Raphael looks little like “Monster Mohel,” the villain in a comic book distributed by MGMbill.org, the group behind the California ballot initiatives. Monster Mohel is a rabbi with a mischievous grin and sharp, pointed nose and chin from which is suspended a long beard. He wears talit (a prayer shawl) and a large top hat that casts an ominous shadow over his face. (The hero of the comic book, Foreskin Man—a muscular be-spandexed blond—protects unsuspecting infants from the evil mohel.) Tall, lanky, avuncular, and bald, Raphael grew up in an orthodox home but he does not wear a hat or a yarmulke. In fact he does not perform circumcisions for Orthodox Jews. MGMbill has drawn the ire of Jews and Muslims who also typically perform circumcisions, but its seemingly anti-Semitic propaganda has only compounded the blowback. It also led the face of the anti-circumcision movement in Santa Monica, Jena Troutman, to withdraw her support.

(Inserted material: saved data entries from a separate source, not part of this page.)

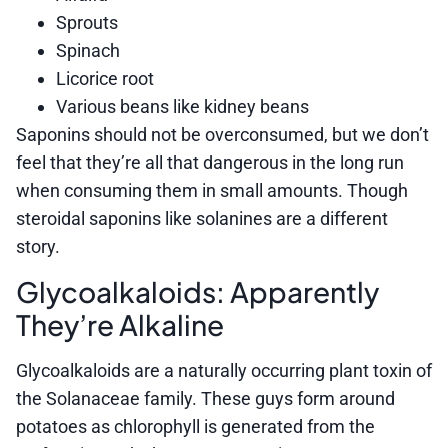
Sprouts
Spinach
Licorice root
Various beans like kidney beans
Saponins should not be overconsumed, but we don’t
feel that they’re all that dangerous in the long run
when consuming them in small amounts. Though
steroidal saponins like solanines are a different
story.
Glycoalkaloids: Apparently
They’re Alkaline
Glycoalkaloids are a naturally occurring plant toxin of
the Solanaceae family. These guys form around
potatoes as chlorophyll is generated from the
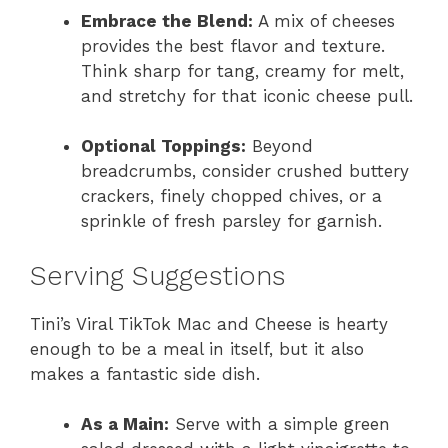
Embrace the Blend:
A mix of cheeses
provides the best flavor and texture.
Think sharp for tang, creamy for melt,
and stretchy for that iconic cheese pull.
Optional Toppings:
Beyond
breadcrumbs, consider crushed buttery
crackers, finely chopped chives, or a
sprinkle of fresh parsley for garnish.
Serving Suggestions
Tini’s Viral TikTok Mac and Cheese is hearty
enough to be a meal in itself, but it also
makes a fantastic side dish.
As a Main:
Serve with a simple green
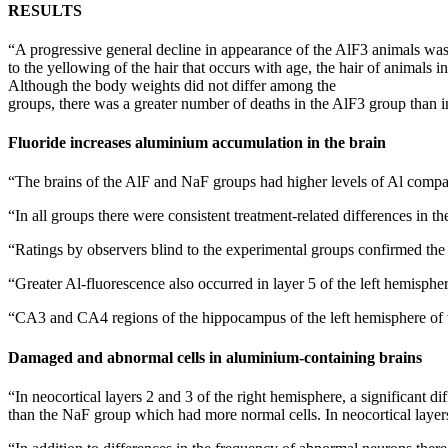
RESULTS
“A progressive general decline in appearance of the AlF3 animals was
to the yellowing of the hair that occurs with age, the hair of animals
Although the body weights did not differ among the
groups, there was a greater number of deaths in the AlF3 group than 
Fluoride increases aluminium accumulation in the brain
“The brains of the AlF and NaF groups had higher levels of Al compar
“In all groups there were consistent treatment-related differences in th
“Ratings by observers blind to the experimental groups confirmed the A
“Greater Al-fluorescence also occurred in layer 5 of the left hemisph
“CA3 and CA4 regions of the hippocampus of the left hemisphere of t
Damaged and abnormal cells in aluminium-containing brains
“In neocortical layers 2 and 3 of the right hemisphere, a significan
than the NaF group which had more normal cells. In neocortical layers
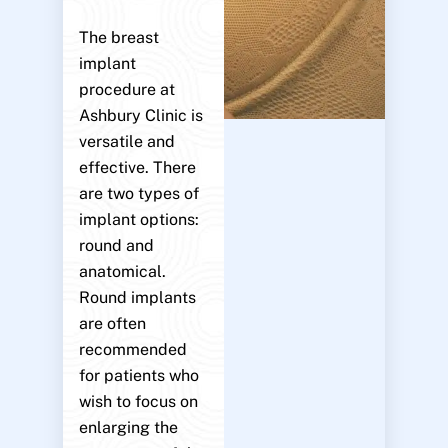
The breast
implant
procedure at
Ashbury Clinic is
versatile and
effective. There
are two types of
implant options:
round and
anatomical.
Round implants
are often
recommended
for patients who
wish to focus on
enlarging the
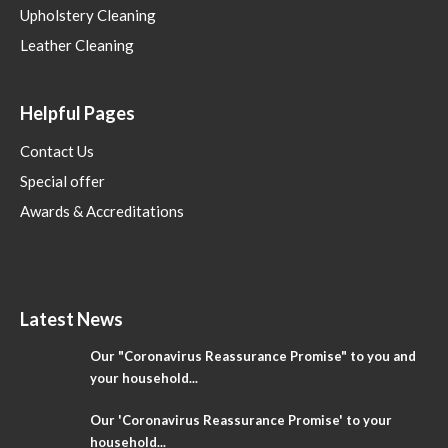
Upholstery Cleaning
Leather Cleaning
Helpful Pages
Contact Us
Special offer
Awards & Accreditations
Latest News
Our "Coronavirus Reassurance Promise" to you and
your household...
Our 'Coronavirus Reassurance Promise' to your
household...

The day my son was born, this paper published a column by Starshine Roshell who wrote that according to Peter Hasler, medical director of Santa Barbara County’s Primary Care Family Health Division, “few local pediatricians even provide the service these days.” The next day when Raphael stopped by our hospital room to check on my wife, he asked if I had read the column. I had not because, well, I just had a baby. Raphael said that it was true that most local pediatricians don’t perform circumcisions before adding, “because I do them all for them!”
When I told Raphael that had my Jewish identity not tipped the scales, I would have thought twice about circumcising my son, he replied that that would be proper. As with any medical procedure, he counseled, one must weigh the risks against the benefits. What Raphael said he found “concerning” was that a medical decision could be turned into a legal one. State Superior Court Judge Loretta Giorgi agreed with him when she recently struck the circumcision ban measure from the San Francisco ballot, ruling that California law explicitly prohibits local regulation of “widely practiced medical procedure[s].” (The proposed Santa Monica ban never made it to the ballot.)
“People need to be informed” when making their decision about circumcision, said Raphael. He said that the there is little evidence to support intactivist claims that removal of the foreskin reduces sexual pleasure later in life. There are risks involved with circumcisions, though, including excessive blood loss, the formation of adhesions and well … whatever deformity might arise from an infelicitous slip of the hand. Raphael fortunately has never encountered major complications.
The official line from the American Academy of Pediatricians reads as follows: “Existing scientific evidence demonstrates potential medical benefits of newborn male circumcision; however, these data are not sufficient to recommend routine neonatal circumcision.” The policy statement goes on to say that parents should make an informed decision about what is best for their child and that “analgesia should be used.” According to three recent medical trials in Africa, the benefits include at least a 60 percent lower rate of HIV transmission among heterosexual males. Circumcision also reduces the risk of other STDs, penile cancer, infant urinary tract infections, and cervical cancer in female partners. The numbers, though, are probably not overwhelming enough to change your opinion if you think that foreskin removal is a violation of human rights.
Raphael said he has never witnessed as much public pressure against circumcision as he has these past few months. That pressure, however, has not touched him personally. On the contrary, he told as we sipped coffee on the patio of The Daily Grind. “People are very grateful that I’m available.” Then he headed off to Cottage Hospital to perform a circumcision.